Margery Sharp, The Flowering Thorn. This is a 1930s novel of a young society woman who spontaneously adopts a little boy and the ways in which she grows and changes because of it. It’s funny and fun and very much in the “nice things happen to nice people” category–even her friends who are horrible don’t all die of scarlet fever or lose their fortunes or anything like that, they just become visible as themselves. There are some cultural assumptions built into this that did not hold up well over the last nearly-century, but on the other hand a lot of it is still interesting and fun. And, for this plotline, unsentimental! Which is an interesting tonal thing in itself.

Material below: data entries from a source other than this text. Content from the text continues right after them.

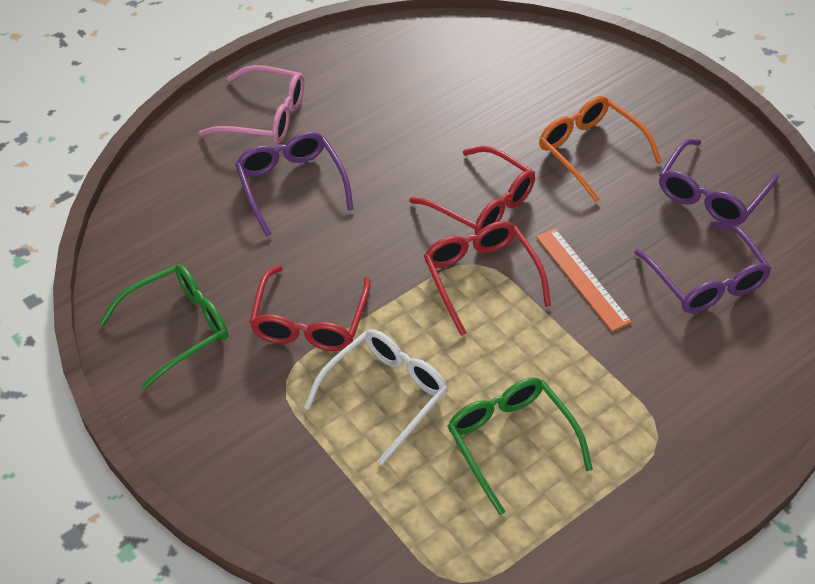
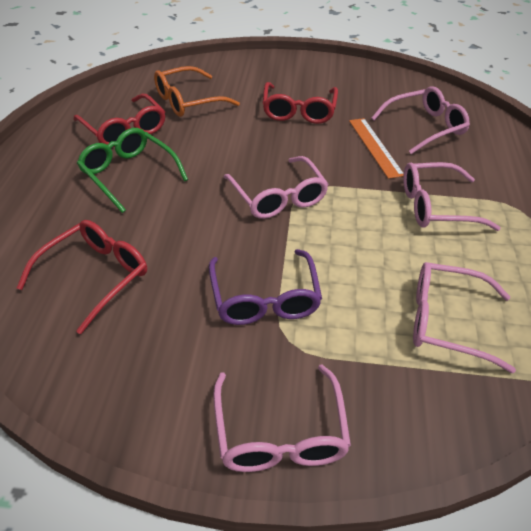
green glasses: 2 -> 1
pink glasses: 1 -> 5
purple glasses: 3 -> 1
white glasses: 1 -> 0

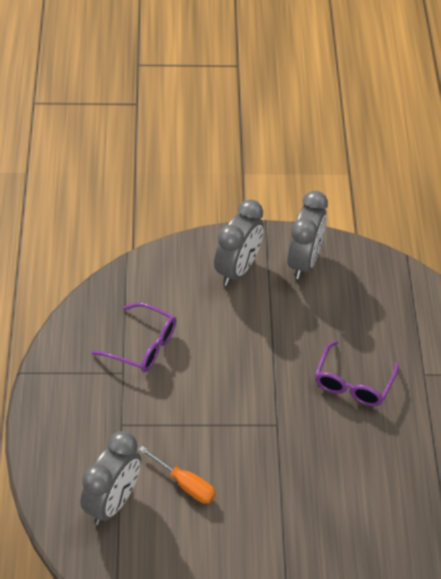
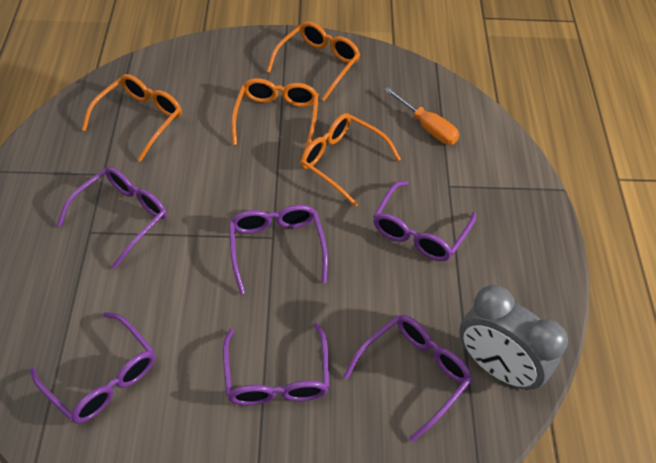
grey clock: 3 -> 1
orange glasses: 0 -> 4
purple glasses: 2 -> 6

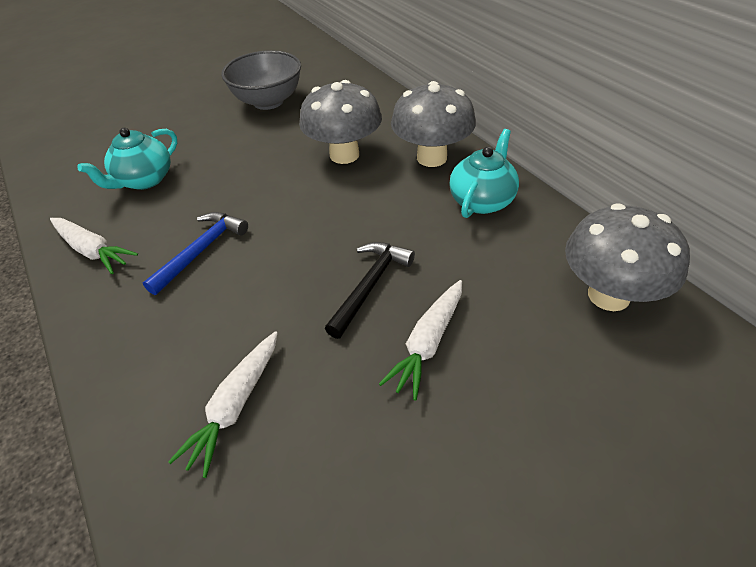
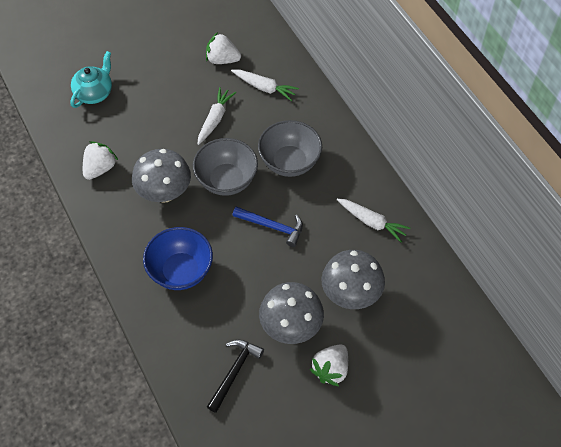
blue bowl: 0 -> 1
grey bowl: 1 -> 2
turquoise teapot: 2 -> 1
white strawberry: 0 -> 3

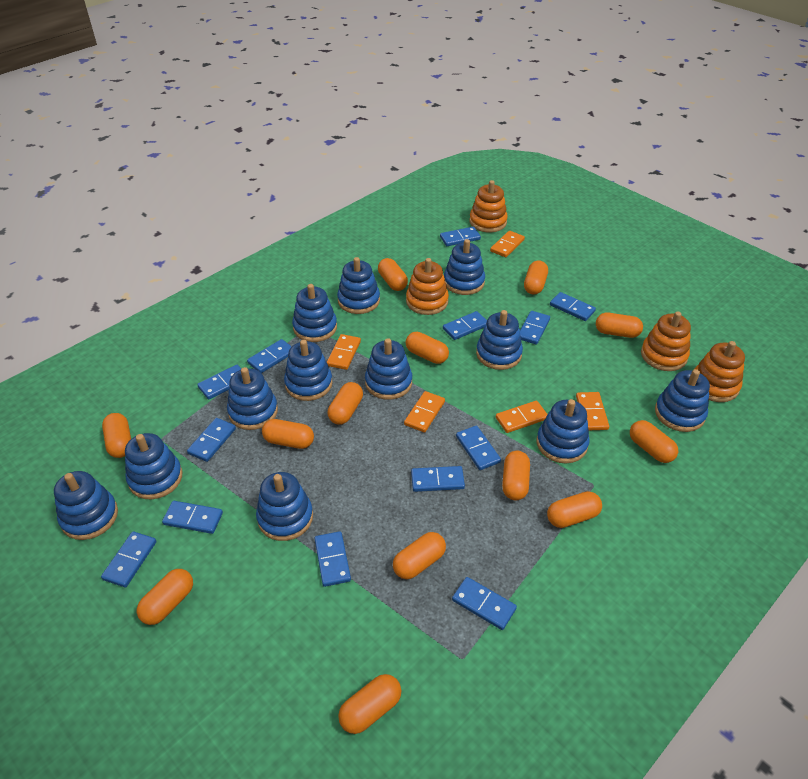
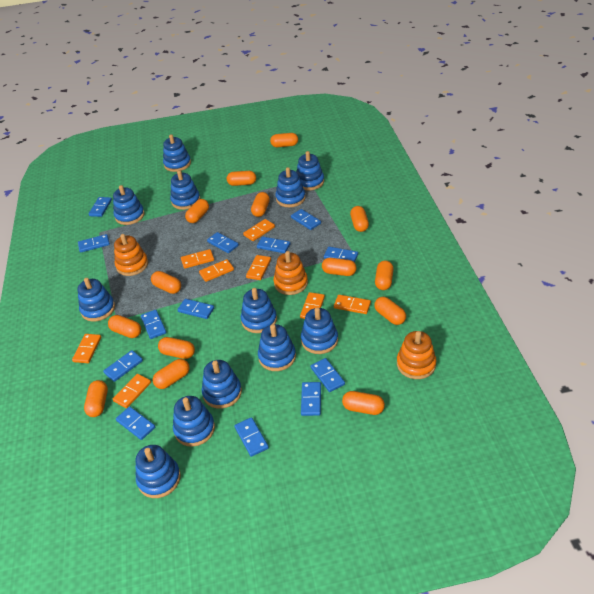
orange capsule: 13 -> 14
orange domino: 5 -> 8
orange stacking toy: 4 -> 3

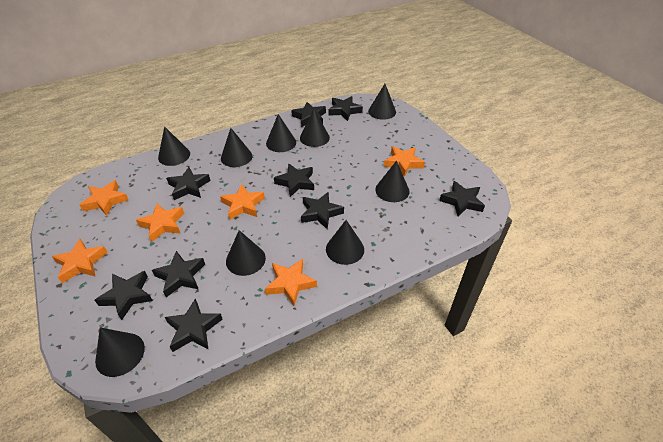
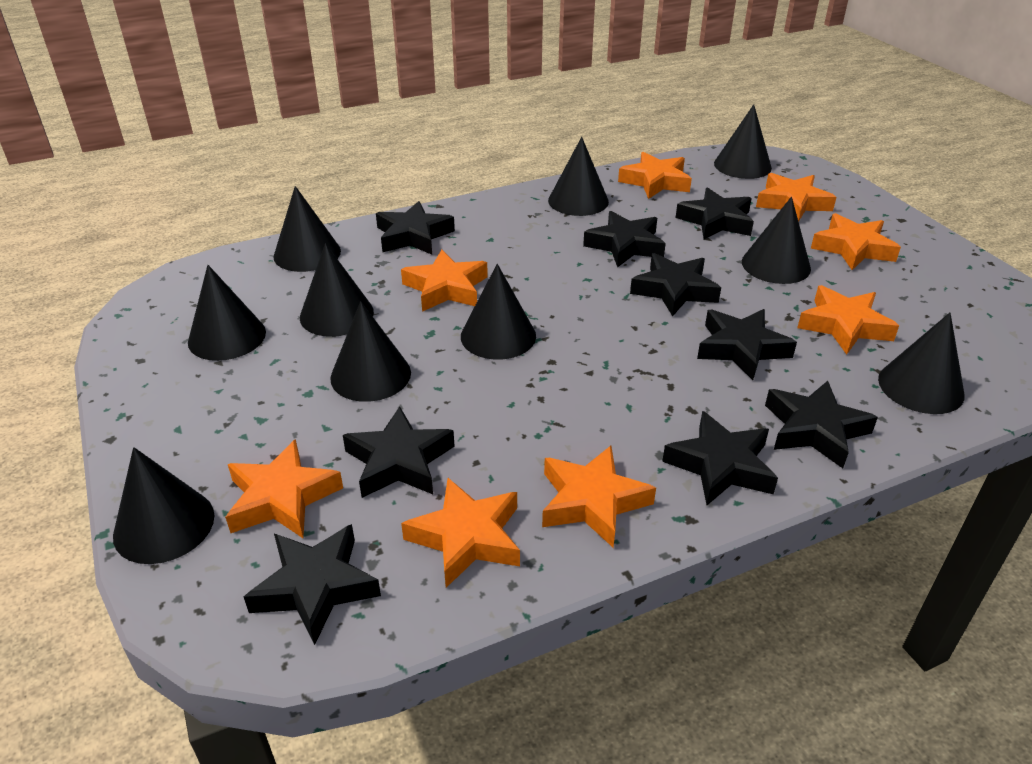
black cone: 9 -> 10
orange star: 6 -> 8

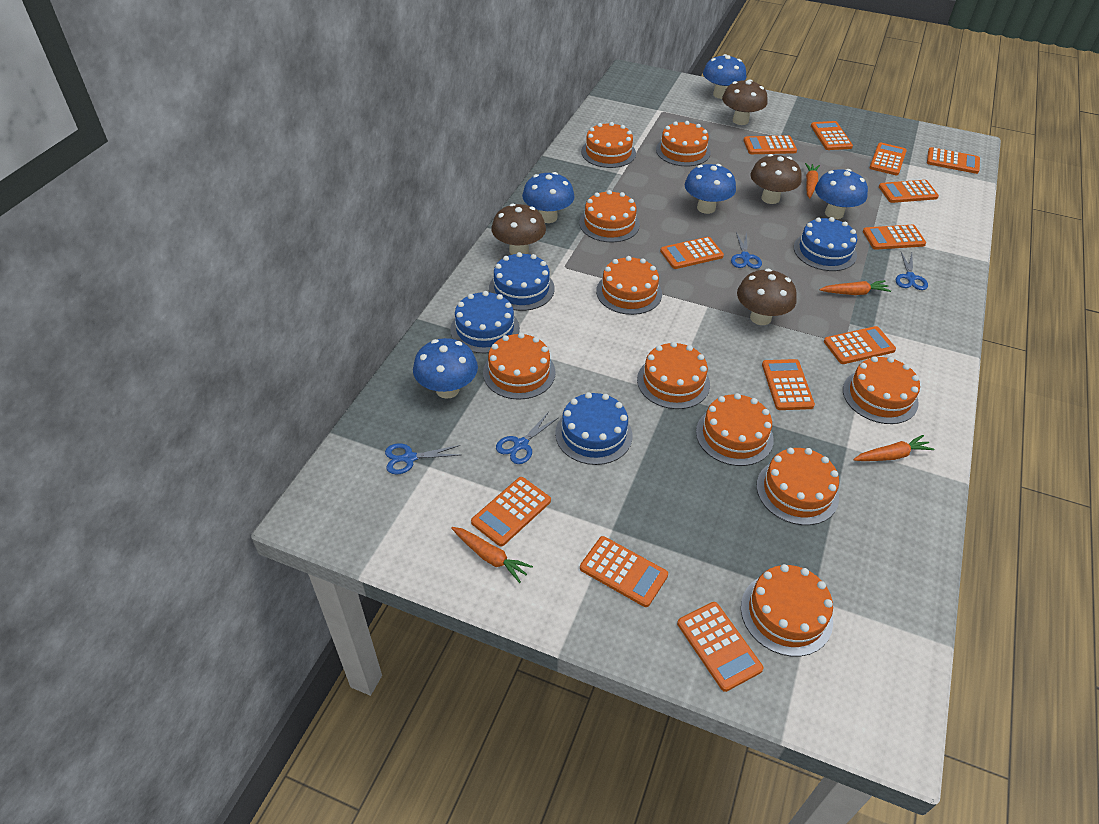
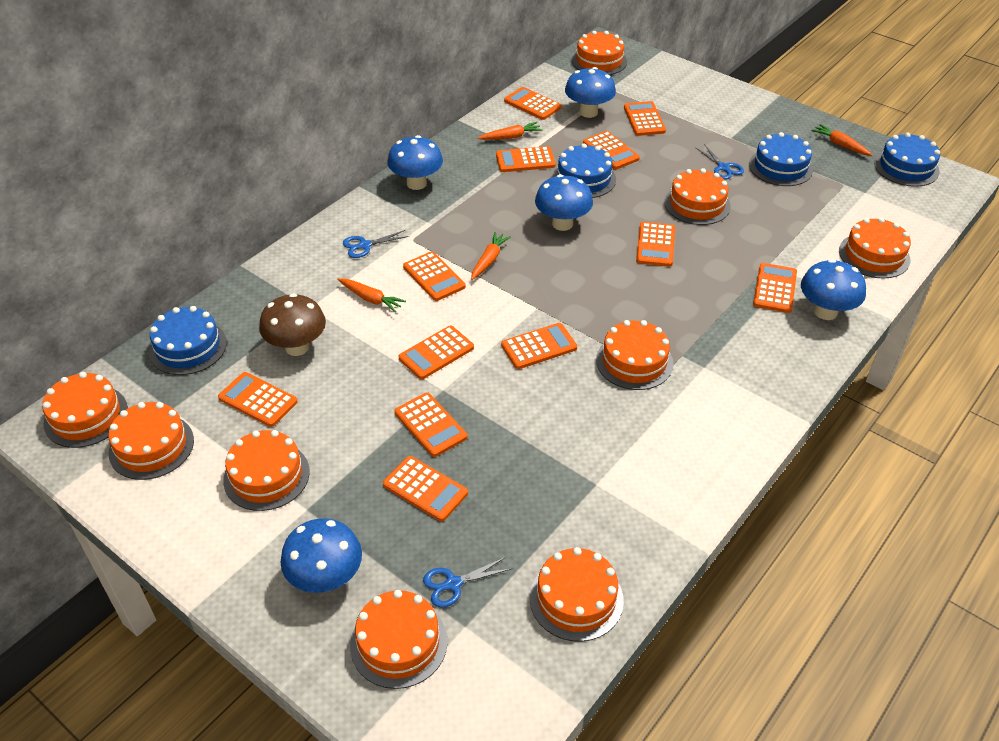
blue scissors: 4 -> 3
brown mushroom: 4 -> 1
orange cake: 10 -> 9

Sahm Venter, ed., The Prison Letters of Nelson Mandela. I read this before I read Mandela’s autobiography, and it is much less worthwhile, in my opinion. The focus away from interiority is understandable but also particularly hard when reading him dealing with his close relatives. He also had a character trait that I hope is either cultural or personally understood by his family members, where his attempts at expressing sympathy were to rehearse at length the details he had imagined of what you were suffering. If this was not something that was either “yes, that’s how we do it here” or “yes, that’s how Uncle Nel does it,” it’s kind of horrifying to go through all the times when he’s piling woe on woe in his own mind for someone already actually having a pretty bad time. I also found the formatting choices interesting. The names he mentions are footnoted every single time. That is: you will find a footnote explaining that Winnie was his wife, Winnie Mandela, every time she appears in a letter. This book is half footnotes of that nature. I appreciate that they didn’t try to make a cultural determination of whether someone would be known based on their fame in the West, but it just got to be a lot. I think it’s very much for people who are quote-mining more than people who are reading, honestly–“I’ll open these letters and read one and see if he says anything interesting to my sermon,” is a mode I can easily see this volume supporting. But honestly most people who are not specifically interested in Mandela will get a much better view from the autobiography, or possibly from analysis written by other people.

Helen Young and Kavita Mudan Finn, Global Medievalism: An Introduction. Kindle. A brief introduction to ways in which fictionalized medievalism shows up in pop culture and ways in which this can be global rather than Faux France all the time. A different angle on a familiar topic, since this is academic study rather than fiction writers getting down to brass tacks or any other fastening device.